UK National Lottery Bidding to Include Tech, Financial Companies
The UK Gambling Commission is accepting bidders to operate the country’s next National Lottery licenses, according to commission chairman Neil McArthur. The United Kingdom’s gaming regulator will open bidding to a wide variety of bidders early next year, said McArthur.
The current National Lottery license runs through 2023. This will be the fourth time the license has been opened for bidding, though the process is expected to be much different this time around.
This is the first time the UK Gambling Commission has handled bidding for the National Lottery.
When bidding last took place in 2013, it was before the Gambling Commission merged with the National Lottery Commission.
2019 National Lottery License Bidding
Last time, bidding received less interest than previous application processes, possibly due to industry consolidation and the small number of mega-giants which now control the industry (Scientific Games, GTECH/IGT). To increase bidding this time, the UK Gambling Commission plans to a more diverse range of bidders, including firms from the “tech and finance industries”, according to the Financial Times.
If so, the UK Gambling Commission could be creating an entirely new major lottery operator out of whole cloth. If a tech company gains the revenues from a major lottery operation, it could compete for other licenses around the globe. At the same time, if a major financial institution gains the know-how and experience to organize lottery gaming, it could become a major new player in the industry.
Given that consideration, existing lottery operators might be motivated to bid high on the UK’s National Lottery, to assure a well-heeled new competitor does not enter the market. Such a process thus could elicit bigger bids from the established lotto organizers, even if they have a built-in advantage of trust and reliability in the eyes of the UK Gambling Commission.

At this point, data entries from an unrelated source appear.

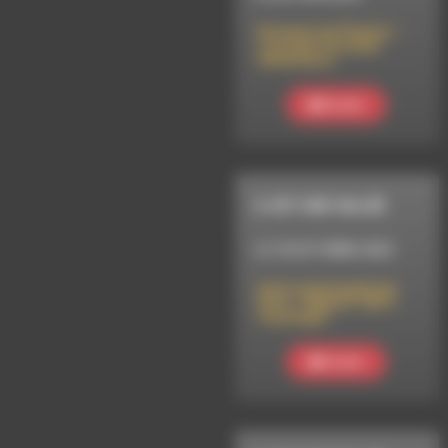
Domaine du Plantier –
Le projet d’un pôle
alimentaire.
Ecouter
IL EST UNE VALLÉE
LE 18 OCTOBRE 2023
Intercommunalité du
Diois : Objectif 100 %
recyclage !
Ecouter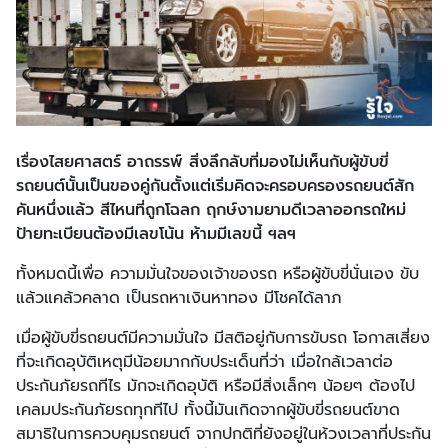
เรื่องไสยศาสตร์ อาถรรพ์ สิ่งลึกลับที่มองไม่เห็นกับผู้ขับขี่
รถยนต์นั้นเป็นของคู่กันตั้งแต่เริ่มคิดจะครอบครองรถยนต์สัก
คันหนึ่งแล้ว สีไหนที่ถูกโฉลก ฤกษ์งามยามดีเวลาออกรถใหม่
ป้ายทะเบียนต้องมีเลขโน้น ห้ามมีเลขนี้ ฯลฯ
ทั้งหมดนี้เพื่อ ความมั่นใจของเจ้าของรถ หรือผู้ขับขี่นั่นเอง ขับ
แล้วแคล้วคลาด เป็นรถหาเงินหาทอง มีโชคได้ลาภ
เมื่อผู้ขับขี่รถยนต์มีความมั่นใจ มีสติอยู่กับการขับรถ โอกาสเสี่ยง
ที่จะเกิดอุบัติเหตุมีน้อยมากกับประเด็นที่ว่า เมื่อใกล้เวลาต่อ
ประกันภัยรถทีไร มักจะเกิดอุบัติ หรือมีสิ่งเล็กๆ น้อยๆ ต้องไป
เคลมประกันภัยรถทุกทีไป ทั้งนี้มันเกิดจากผู้ขับขี่รถยนต์ขาด
สมาธิในการควบคุมรถยนต์ จากปกติที่ยังอยู่ในห้วงเวลาที่ประกัน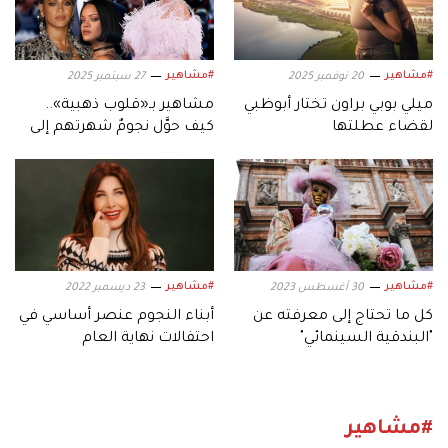
#مشاهير
#مشاهير
20 نوفمبر 2025
27 سبتمبر 2025
ميلي بوبي براون تختار أبوظبي
مشاهير بـ«قلوب ذهبية»..
لقضاء عطلتها
كيف حوَّل نجومٌ شهرتهم إلى
خير عالمي؟
#مشاهير
#مشاهير
30 أغسطس 2023
23 ديسمبر 2022
كل ما تحتاج إلى معرفته عن
أبناء النجوم عنصر أساسي في
"البندقية السينمائي"
احتفالات نهاية العام
#مشاهير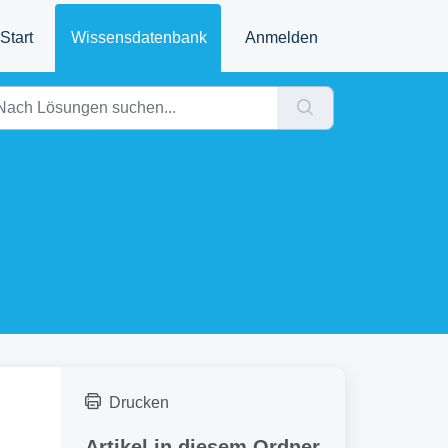
Start
Wissensdatenbank
Anmelden
“
Drucken
Artikel in diesem Ordner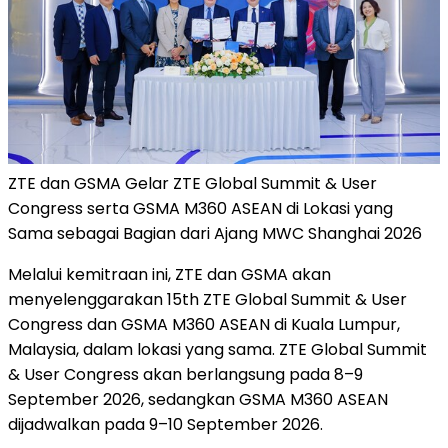
ZTE dan GSMA Gelar ZTE Global Summit & User
Congress serta GSMA M360 ASEAN di Lokasi yang
Sama sebagai Bagian dari Ajang MWC Shanghai 2026
Melalui kemitraan ini, ZTE dan GSMA akan
menyelenggarakan 15th ZTE Global Summit & User
Congress dan GSMA M360 ASEAN di Kuala Lumpur,
Malaysia, dalam lokasi yang sama. ZTE Global Summit
& User Congress akan berlangsung pada 8–9
September 2026, sedangkan GSMA M360 ASEAN
dijadwalkan pada 9–10 September 2026.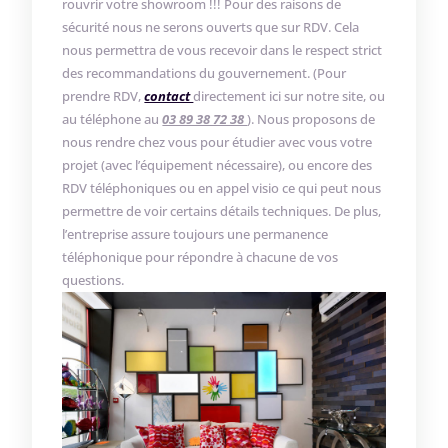
rouvrir votre showroom !!! Pour des raisons de
sécurité nous ne serons ouverts que sur RDV. Cela
nous permettra de vous recevoir dans le respect strict
des recommandations du gouvernement. (Pour
prendre RDV,
contact
directement ici sur notre site, ou
au téléphone au
03 89 38 72 38
). Nous proposons de
nous rendre chez vous pour étudier avec vous votre
projet (avec l’équipement nécessaire), ou encore des
RDV téléphoniques ou en appel visio ce qui peut nous
permettre de voir certains détails techniques. De plus,
l’entreprise assure toujours une permanence
téléphonique pour répondre à chacune de vos
questions.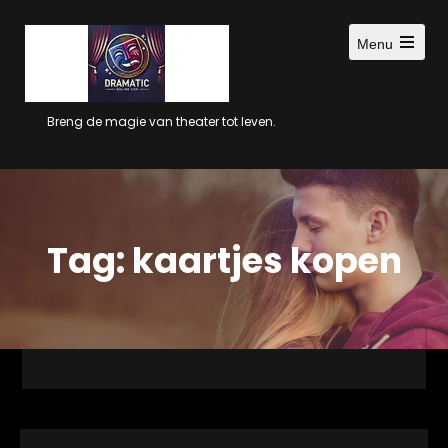
Ga
naar
Menu
inhoud
Open
main
menu
Breng de magie van theater tot leven.
Tag:
kaartjes kopen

Neil McArthur on Tech-Based Lottery Games
Speaking of the process in a process before the World Lottery Summit, Neil McArthur said the opening of bids was more about innovation instead of competition. The UK gaming chief said, “It is increasingly moving towards tech-based, media-based, personal device-based. We want to find out what’s interesting to finance providers and technology providers to get the broadest possible input.”
The UK National Lottery generates £3.3 billion a year in gross gambling yield for its organizer — the difference in the amount staked and the amount paid out to lotto bettors. That makes the National Lottery the 4th-largest lottery drawing in the world and one of the most lucrative and stable contracts the United Kingdom’s government hands out. It should draw interest from a wide variety of tech and financial companies — perhaps some working in tandem.
If Neil McArthur’s ploy works, one can expect in the coming months to hear about respected financial institutions make partnership deals with innovative tech companies. One would provide the capital and the other the technical expertise to make a compelling bid on the National Lottery.
UK Needs Innovative Lotto Organizer
The UK Gambling Commission’s director said the need to draw in other companies had to do with the evolving tech sector and adapting to a quickly-changing market. McArthur said, “The world’s a very different place, even during the life of this license.”
“Consumer behavior, technology, and communications have moved substantially. Technological innovations offer a lot of opportunities in that space, because you have a lot more information about your players. You can see what they’re doing and you can give them tools to help themselves manage their gambling.”
Camelot No More?
One additional reason for an open bidding process is discontent with the current provider, Camelot. Since the National Lottery was established in 1994, it has been organized by Camelot, a gaming provider owned by Canada’s Ontario Teachers’ Pension Plan. In recent times, Camelot’s tenure has been troubled.
In August, the Gambling Commission fined Camelot £1.15 million for a mobile app glitch and direct debit errors which harmed customers.
In 2015, Camelot received a £3 million fine for paying out a prize to someone holding an allegedly fraudulent ticket.
Camelot’s Increased Profits, Flat Charity Contributions
Perhaps more damning are the charges that Camelot has increased its profits at the expense of its contributions to good causes — one of the reasons the National Lottery Commission gave Camelot three National Lottery licenses in a row. Camelot’s profit after tax was £71 million in 2016-17, which represented a 122% rise in profits over the period of 2009-2010 (£39 million), when last its license was under review.
During the 2016-17 period, Camelot’s contributions to charitable causes rose just 2%, compared to the 122% in increased profits. Furthermore, the last two bidding processes were marred by charges of irregularities in the bidding process. During Camelot’s second bid, it lost to Sir Richard Branson’s bid, only to have the license awarded to Camelot after an appeal to the High Court.
In the third bidding process, Indian lottery operator Sugal & Damani, the only rival allowed to bid against Camelot, accused its rival of of under-performance and threats of legal action. According to S&D, Camelot used the threat of a similar lawsuit to win the lucrative license.
Neil McArthur on Camelot’s Performance
McArthur acknowledged the charges of under-performance, saying, “There have been some areas where their performance has not been what we would have expected. My concern is to run a competition that is scrupulously fair for all those involved.”
“One of the many lessons that could be learned from last time is that you want as many people that are credible and meet your expectations in the process as possible.”